Reduced vision in older adults has been postulated to affect cognitive function by reducing participation in social, physical, and cognitively stimulating activities that protect against dementia, ^24,25 while increasing the risk of depression and anxiety, ²⁶ conditions associated with incident dementia. ²⁷ However, correcting for best-corrected visual acuity and uncorrected refractive errors did not change the association between myopia and cognitive dysfunction significantly, suggesting that other mechanisms may be responsible. 

What are possible explanations for the association between myopia and cognitive dysfunction? First, it is possible that pathogenic processes in dementia may affect refraction. Some studies have shown that β-amyloid, a key pathogenic feature of cognitive dysfunction, may also accumulate in the lens. ⁷ Amyloid deposition in the lens can increase lens thickness and curvature, as well as promote lens crystalline aggregation, all of which can increase the refractive index. ^8,9 Another possible mechanism is that acetylcholine deficiency, which occurs early in the course of cognitive dysfunction, ²⁸ may reduce parasympathetic input to the ciliary muscle, decreasing the amplitude of accommodation. ²⁹ Suboptimal accommodation during near work leads to hyperopic defocus on the retina, which has been shown to accelerate axial growth. ³⁰ Reduced accommodation in adults has been correlated with myopia progression in some studies, although this was not reported in other studies. ^31–33 Second, the association may be due to uncontrolled confounding by other chronic or age-related conditions (i.e., poor general health). Further studies on environmental, pathological genetic, correlates of myopia, and cognitive dysfunction may provide additional insights. 

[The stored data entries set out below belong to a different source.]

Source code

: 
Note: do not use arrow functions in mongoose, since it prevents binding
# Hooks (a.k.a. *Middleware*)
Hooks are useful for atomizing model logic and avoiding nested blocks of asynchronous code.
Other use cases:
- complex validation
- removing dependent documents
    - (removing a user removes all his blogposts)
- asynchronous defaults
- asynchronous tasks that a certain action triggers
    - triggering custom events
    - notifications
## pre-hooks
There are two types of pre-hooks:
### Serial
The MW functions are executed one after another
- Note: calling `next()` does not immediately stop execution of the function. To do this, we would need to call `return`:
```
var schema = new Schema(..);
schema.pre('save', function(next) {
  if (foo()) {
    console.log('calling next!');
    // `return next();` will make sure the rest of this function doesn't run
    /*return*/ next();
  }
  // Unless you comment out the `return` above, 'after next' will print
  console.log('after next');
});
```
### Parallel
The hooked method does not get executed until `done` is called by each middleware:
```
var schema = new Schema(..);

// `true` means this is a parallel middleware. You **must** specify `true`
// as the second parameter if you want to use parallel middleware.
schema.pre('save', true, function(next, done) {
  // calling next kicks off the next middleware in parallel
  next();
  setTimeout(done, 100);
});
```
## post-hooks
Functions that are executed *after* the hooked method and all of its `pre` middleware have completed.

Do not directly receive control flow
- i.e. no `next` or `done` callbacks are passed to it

It is noteworthy that education did not significantly modify the association between myopia and cognitive dysfunction in our participants (P for interaction = 0.899). Years of education, socioeconomic indicators like income and type of housing, or reading were not significantly different between myopic and nonmyopic individuals in our study (all P > 0.05). Most of our older population received elementary education or less (89.5%), and results should be interpreted cautiously when generalizing to more recent birth cohorts, as education and reading, which are frequently associated with myopia in children, are also putative protective factors against cognitive decline in later life. ¹⁰  

The strengths of our study include standardized protocols for obtaining refraction and lens opacity measurements. There are some limitations to this study that may have affected the results. First, our study is cross-sectional in nature and the temporality of myopia and cognitive dysfunction is not clear. Second, only ethnic Malay adults were examined in this study and the findings may vary in other ethnic groups. Third, although the AMT is a well-validated screening instrument for cognitive impairment, ³⁴ misclassification may occur, likely biasing OR estimates toward the null hypothesis and inflating their SEs, ³⁵ thereby making actual associations more difficult to detect. Fourth, there may be residual confounding due to factors that we have not controlled for (e.g., depressive symptoms, general well-being, and status of Alzheimer's disease or Parkinson's disease), and categorization of continuous exposure variables (e.g., education level, hours of reading/writing). Fifth, the current sample may not represent the source population due to the high rates of persons with missing cognitive testing (20.2%) and visual impairment (11.4%) data that may introduce bias in this study. Finally, the AMT was administered in the participant's preferred language, and a systematic difference is possible between test scores taken in English versus Malay. 

In summary, we report a novel finding from population-based data showing an association between myopia and cognitive dysfunction. The specific underlying mechanisms of this association are unknown; however, our results may provide insights into possible common pathways of myopia and cognitive dysfunction.